Nécessité de l’action

La nécessité, moyen en vue de l'unité, ne saurait suffire à elle seule pour achever l'entière unité de la pensée. Si la nécessité a une valeur scientifiquement incontestable quand on en fait une partie de la réalité et une condition de la science, elle n'a plus métaphysiquement la même valeur quand on en veut faire le tout de la réalité. Le déterminisme, qu'il soit à priori comme chez Kant ou à posteriori comme chez Stuart Mill, est un formalisme intellectualiste. Ce formalisme est inévitable et vrai sans doute, mais il ne rend pas compte de la réalité. Nous avons vu qu'il absorbe notre réalité comme sujets individuels dans le grand tout, dont nous ne sommes plus qu'une des formes.
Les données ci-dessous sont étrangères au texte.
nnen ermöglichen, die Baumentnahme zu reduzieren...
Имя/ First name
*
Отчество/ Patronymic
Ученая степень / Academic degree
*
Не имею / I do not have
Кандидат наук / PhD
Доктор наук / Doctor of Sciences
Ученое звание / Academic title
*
Ce tout lui-même, cet objet, il n'en présente encore que la forme et le plan nécessaire, non le fond vivant et agissant. Dès lors, il n'y a plus de tous côtés que des rapports sans termes. Leibnitz n'avait donc pas tort de dire que le déterminisme logique, mathématique et mécanique de Descartes est la face extérieure de la réalité, dont la face intérieure doit être plus ou moins analogue à ce que nous trouvons en nous-mêmes. La conscience, en effet, ne semble plus être un extérieur, mais un intérieur, et le seul que nous connaissions; du moins doit-elle nous placer à un point de vue plus central, d'où le mécanisme nous apparaît comme externe. En somme, peut-on dire, c'est avec nos sensations ou nos pré-sensations que nous sommes obligés de construire et d'imaginer le monde mécanique lui-même, et c'est avec notre intelligence que nous concevons ses lois. Tout dépend donc de notre conscience même et de sa constitution. On voit que Kant a eu raison de faire remonter le principe du déterminisme jusqu'aux conditions de la conscience. Seulement, dans la conscience, il a surtout considéré la pensée et le déterminisme intellectuel; or l'intellectualisme est, tout comme le mécanisme, un aspect de surface. Kant s'en est trop tenu à un à priori intellectuel, à des formes constitutives de la pensée, à des cadres logiques. Le mécanisme et l'intellectualisme se ramènent en définitive à de la sensibilité et à de l'activité. Ce qui est à priori pour la conscience, ce n'est pas le penser, c'est le sentir et l'agir. Les principes universels de Kant ne sont que l'extension au dehors de notre constitution intime. Façonné par le macrocosme, le microcosme en réagissant exprime le grand monde, et même le reconstruit en soi à son tour.